Exercise data:
• • •
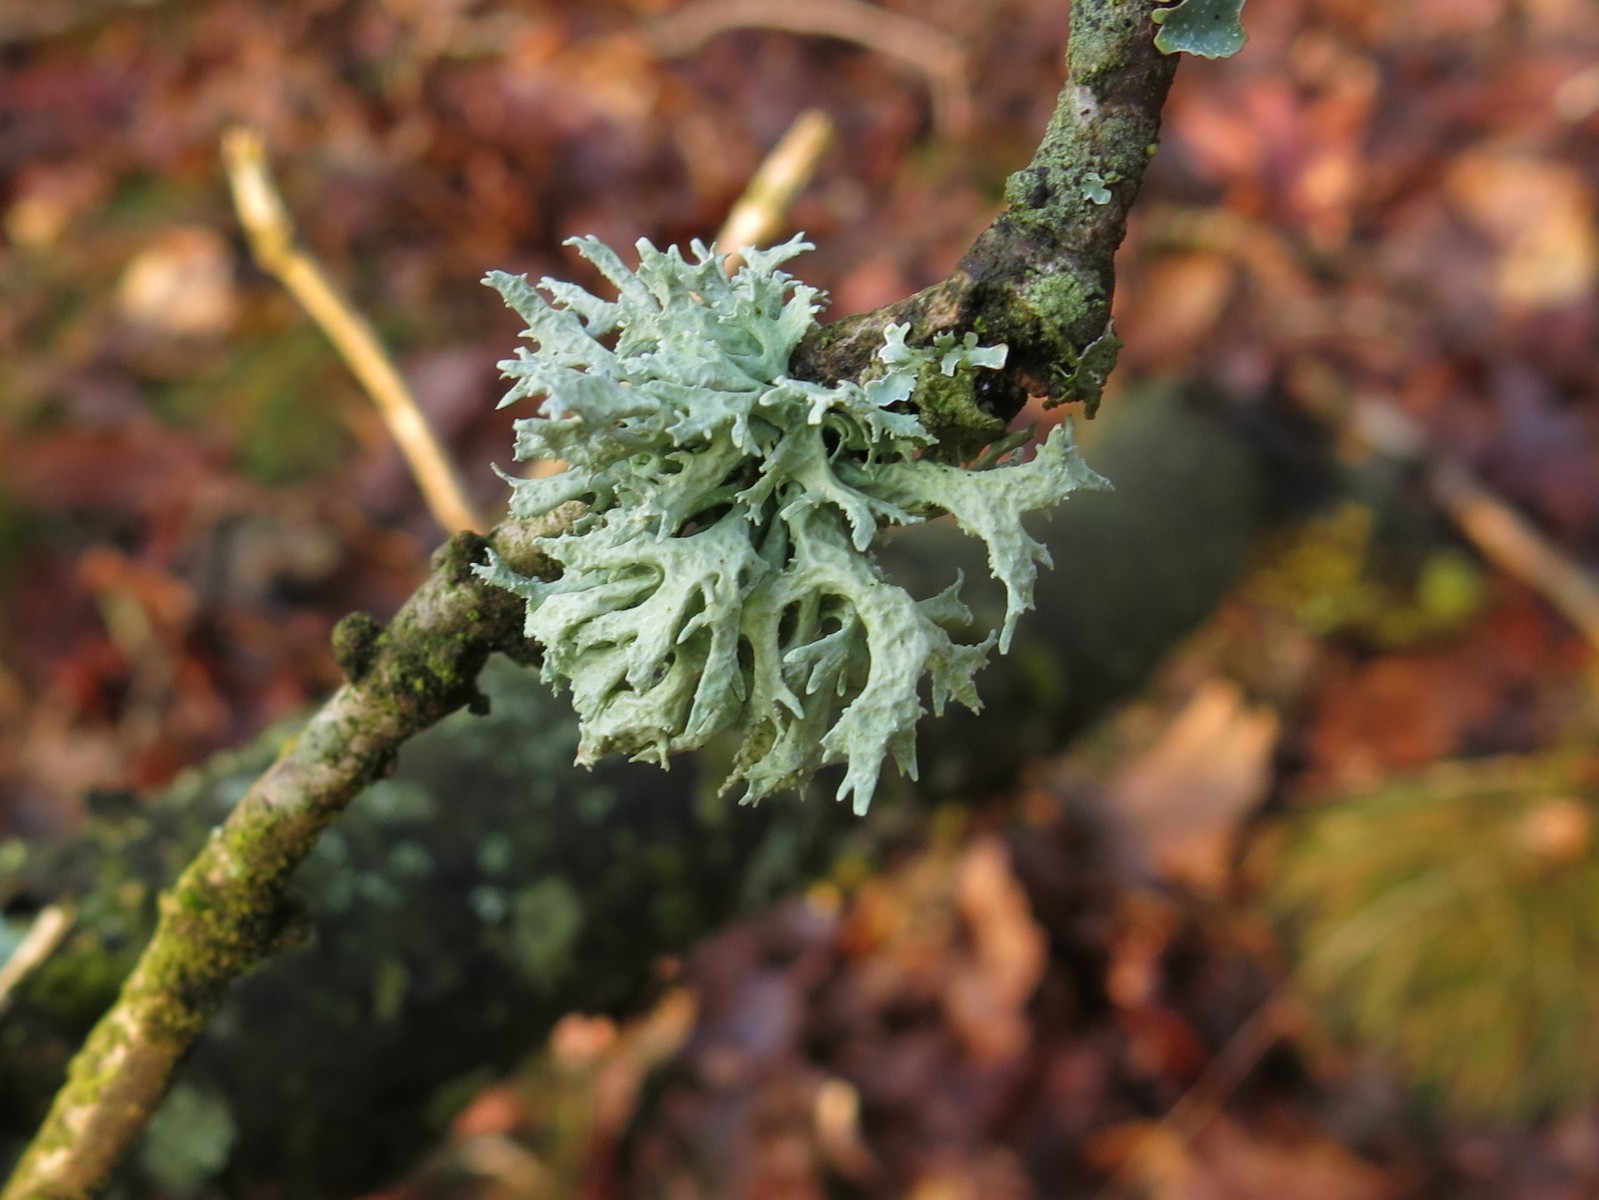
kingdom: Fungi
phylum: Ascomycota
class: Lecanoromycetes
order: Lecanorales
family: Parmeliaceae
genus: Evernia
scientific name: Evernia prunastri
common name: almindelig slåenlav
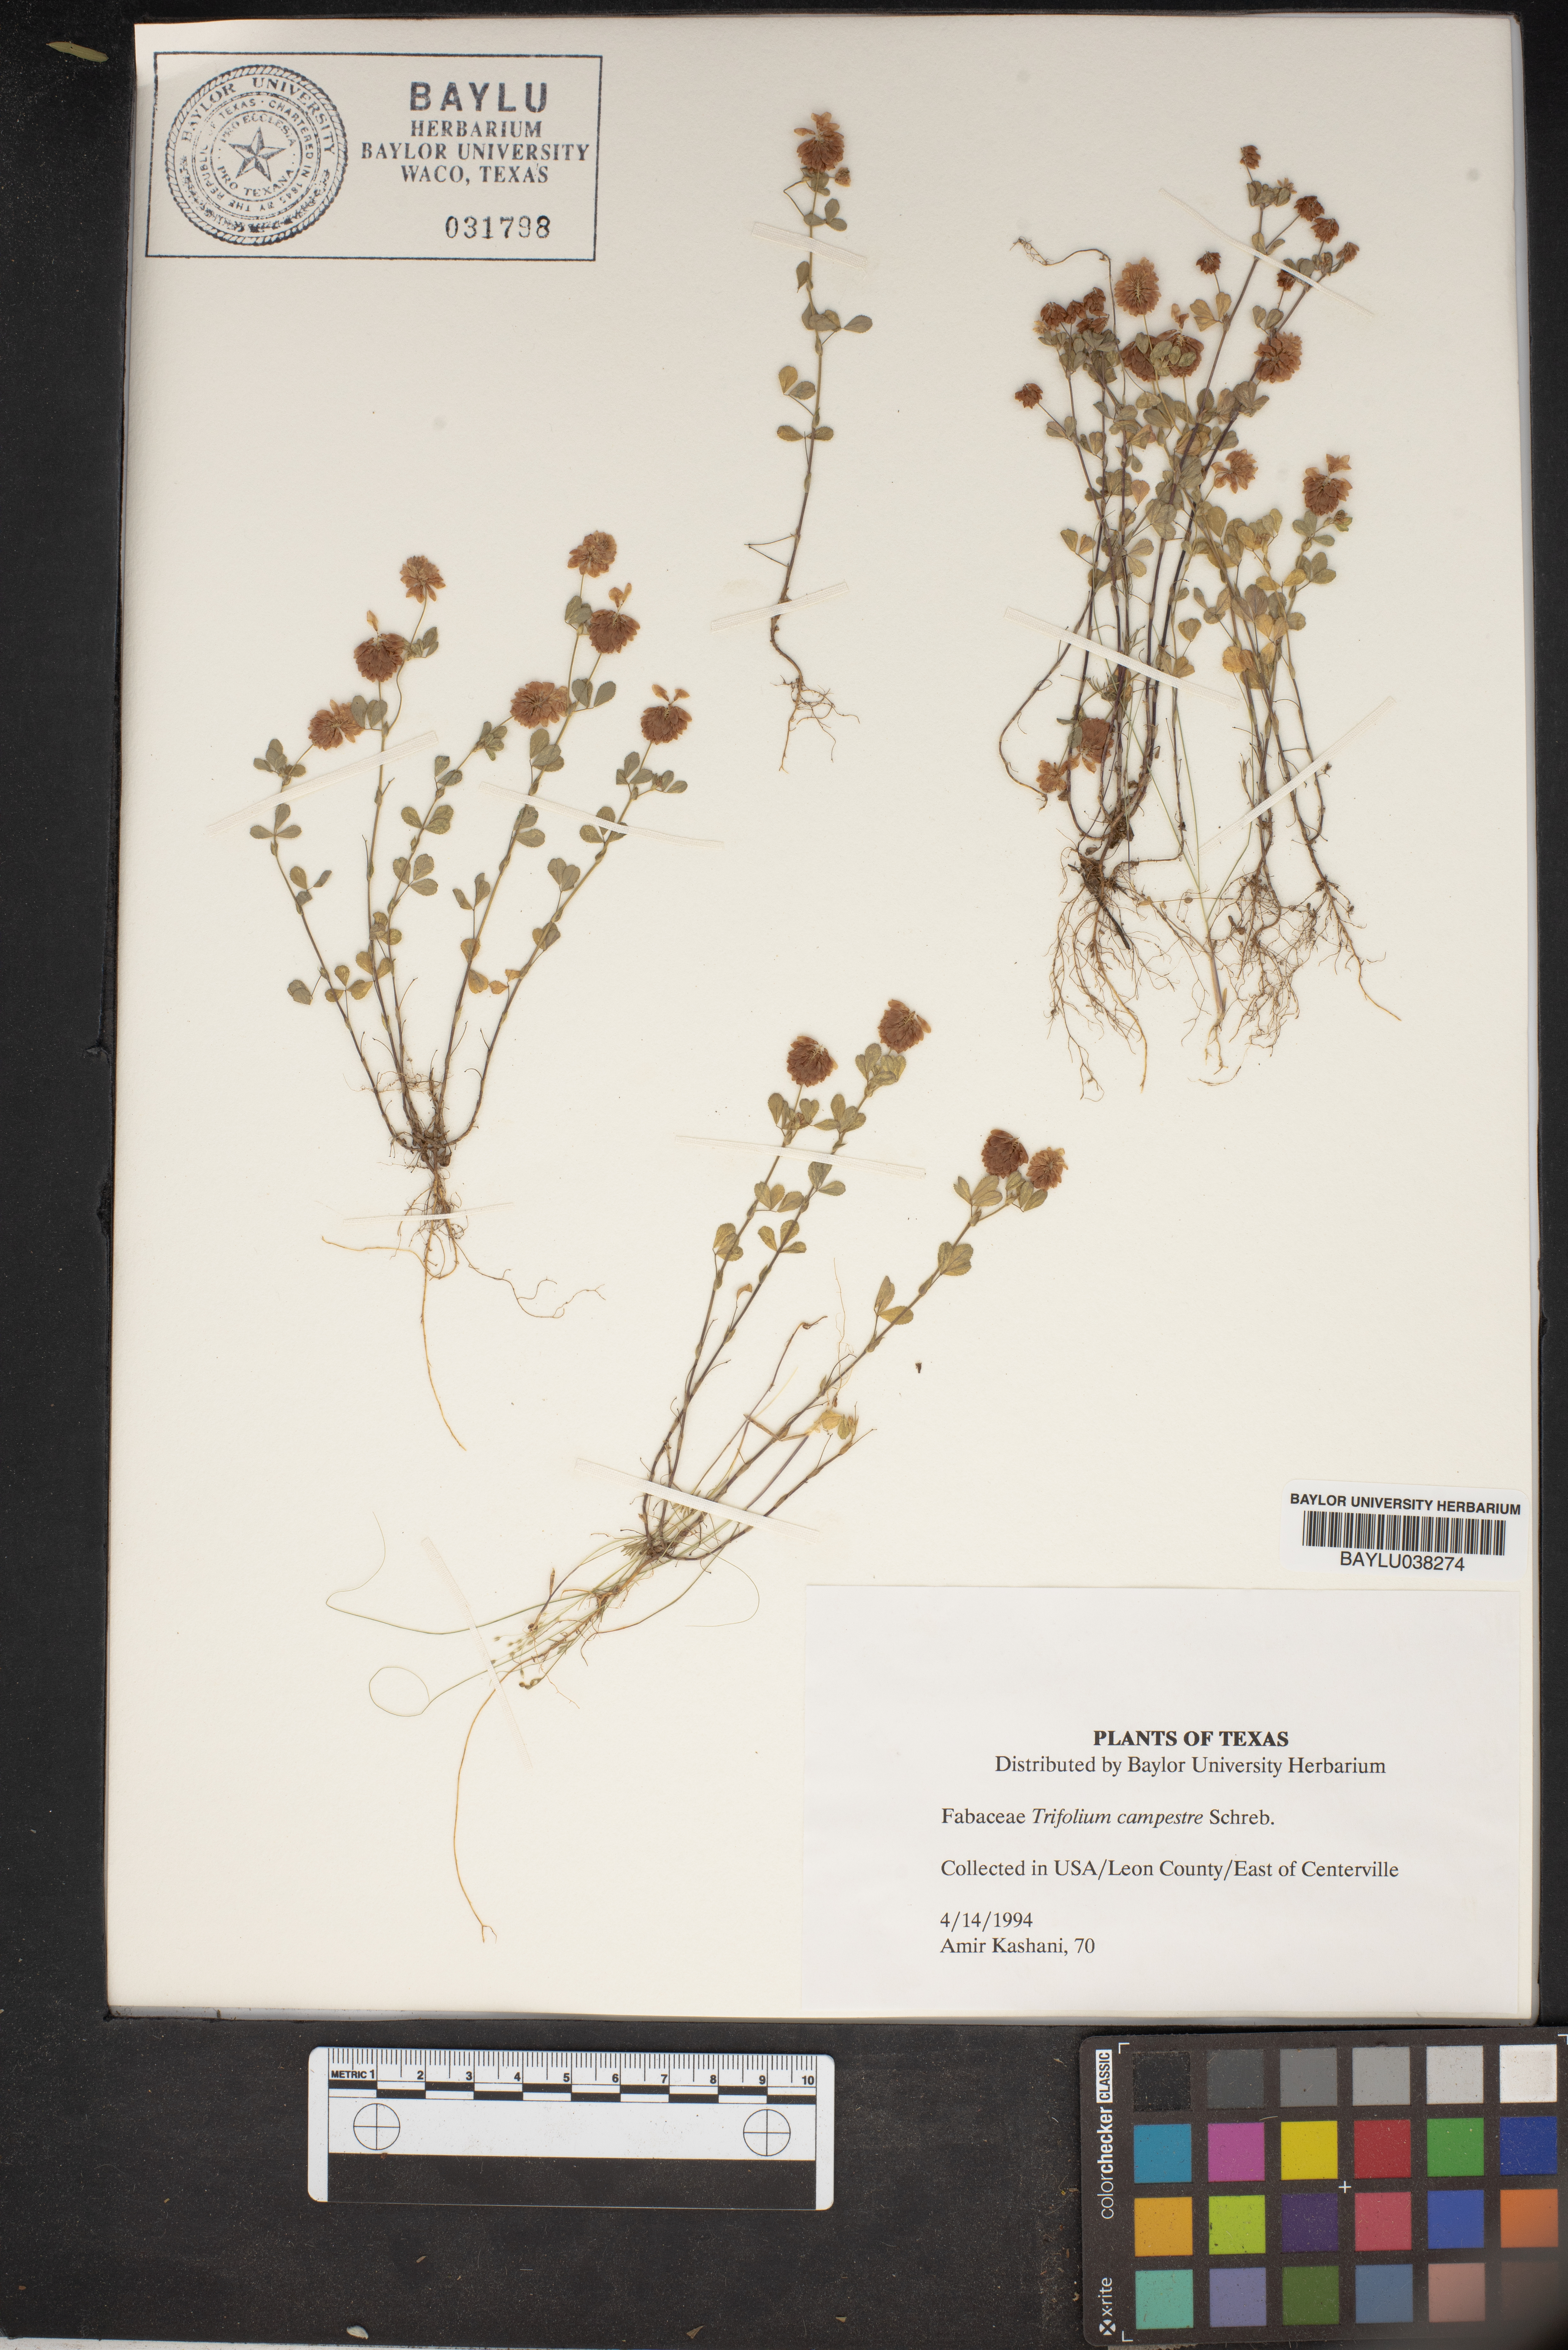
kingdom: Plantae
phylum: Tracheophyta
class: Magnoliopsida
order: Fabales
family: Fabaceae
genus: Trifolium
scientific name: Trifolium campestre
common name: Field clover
• • •
Copy word for word the stretch of lines from the one containing "phylum: Tracheophyta" through the final line, including both.

Result:
phylum: Tracheophyta
class: Magnoliopsida
order: Fabales
family: Fabaceae
genus: Trifolium
scientific name: Trifolium campestre
common name: Field clover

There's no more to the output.